Well, what else was I going to call it? I’ve wanted to go to New York for a very long time. When I split up from my ex-husband I had grand plans to go alone. I had no idea that less than 18 months later I’d be here with MrS. I still have the guidebooks that my sons bought me for Christmas in 2013 ready for my solo trip in 2014. They are well thumbed in anticipation of finally getting here. And here I finally am. WE finally are.
Even the flight itself was exciting. MrS cashed in his hard earned Avios to fly us business class. Absolutely amazing, not like being on a plane at all. I think it will be hard to fly economy in future but what the hell, we do what it takes to get to places. I watched two films on the way over. Still Alice, a based-on-a-true-story film about a young woman with early onset Alzheimer’s, featuring an outstanding performance from Julianne Moore and This is Where I Leave You, with Jane Fonda and Jason Bateman, a film about four siblings forced to return to their home town following the death of their father. With those and a three course meal the flight passed in a flash.
We managed immigration in less than an hour and were at our hotel by 9pm EST. We are staying at the Distrikt Hotel, on the edge of the Garment District, so called because it has been known since the early 20th century as the center for fashion manufacturing and fashion design in the United States. You may as well stick a pin in a list when trying to choose a hotel in NYC. So we did the 21C equivalent and checked out Trip Advisor and Booking.Com. The hotel got great reviews and is in the perfect position for exploring – just two blocks from Times Square and near to the Port Authority Bus Terminal, meaning we are practically on top of a main subway station, so it is easy to get everywhere. We walked to Times Square that night in a bid to stay awake until a good time and not wake up at 3am. Times Square is like Piccadilly Circus on speed.

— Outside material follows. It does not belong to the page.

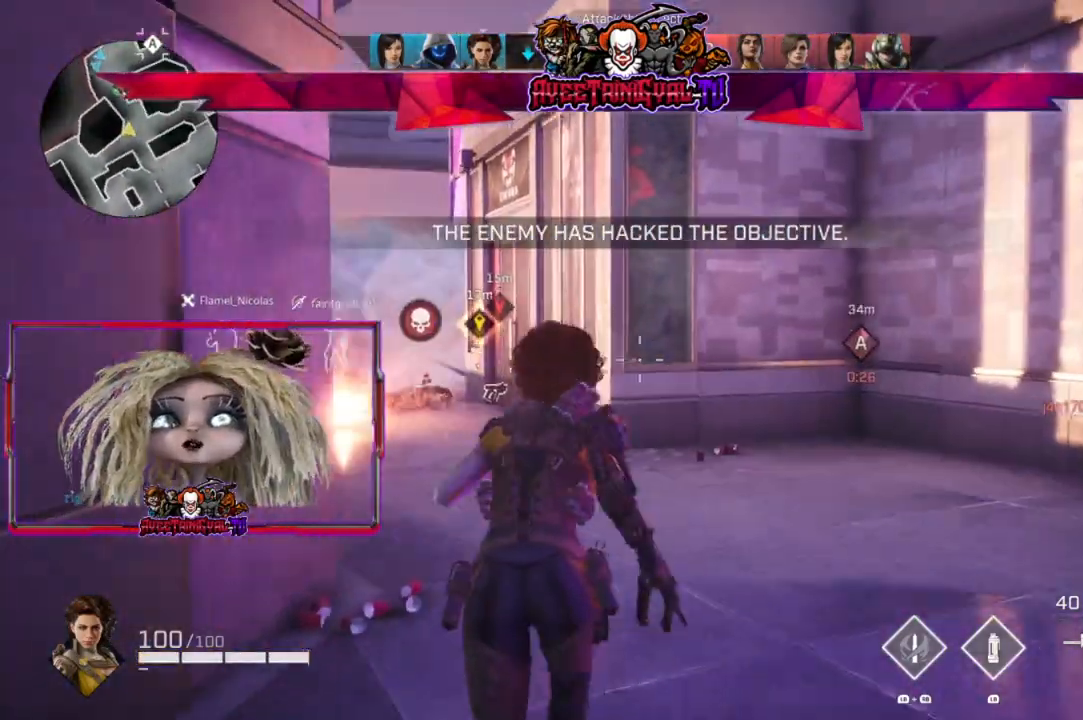
{"buttons": ["R1"], "left_stick": "up-right", "right_stick": "center", "events": [[233, "left_stick", "up-right"], [400, "R1", "down"]]}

On Sunday we decided to take it easy and adjust to both the time zone and the weather (it’s been about 24 here all week), so we walked the Highline to Greenwich Village. The Highline is a beautiful linear park that sits on an elevated section of a disused New York Central
Railroad spur called the West Side Line. It was a lovely way to journey to Greenwich and lunch in the Spotted Pig, a Michelin starred gastro pub which if you didn’t know was there you would think was a florist! Very English in its feel, we hadn’t intended to be Brits abroad looking for an English pub, but it was lovely to sit at the bar and talk gin with the barman. I tried the locally made Brooklyn Gin, a couple of bottles of which I shall be availing myself later in the week. I loved Greenwich, it didn’t feel so claustrophobic as other parts of Manhatten.

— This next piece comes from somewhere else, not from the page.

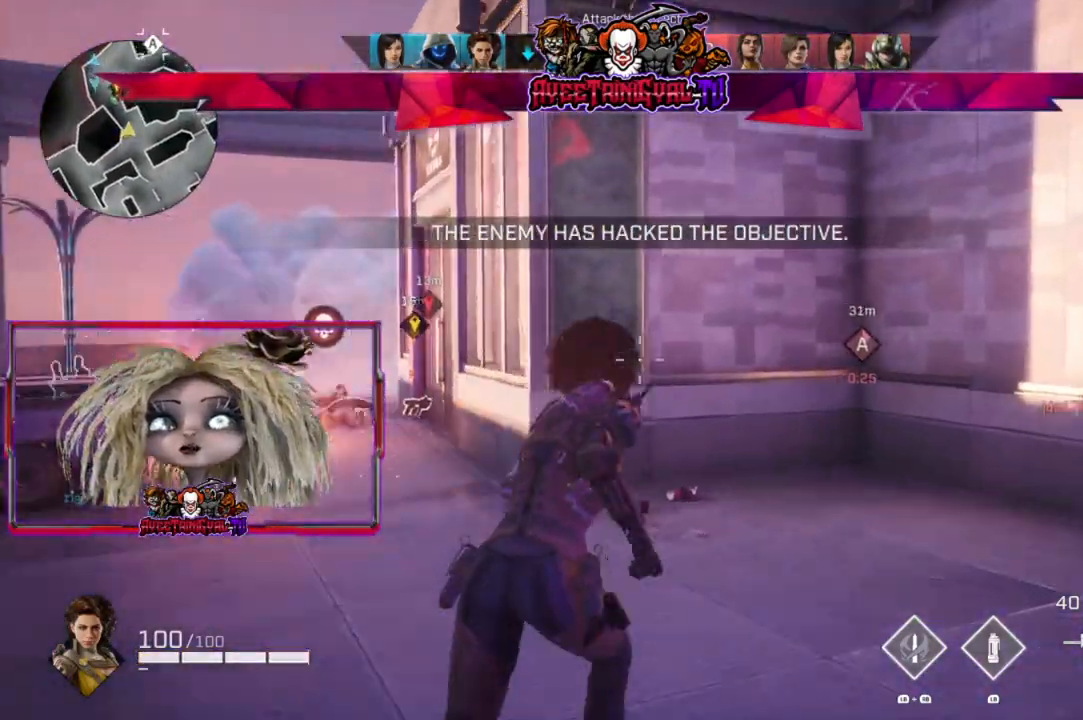
{"buttons": [], "left_stick": "up-right", "right_stick": "left", "events": [[100, "R1", "up"], [100, "left_stick", "up"], [100, "right_stick", "left"], [333, "left_stick", "up-right"]]}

After a rest up in the late afternoon, we went in search of the ‘secret’ Campbell Apartments – a cocktail bar inside Grand Central Station, you wouldn’t know it was there if you weren’t looking for it. Contrary to its name, the space was never an apartment, but was once the
office of American financier John W. Campbell, who served on the New York Central's Board of Directors. It’s almost “baronial” feel was quite odd, it was like a cross between an English paneled drawing room and a prohibition speakeasy. The cocktails were excellent and we had some snacks for dinner, given our vast lunch it was all we needed (this becomes a theme, trust me!).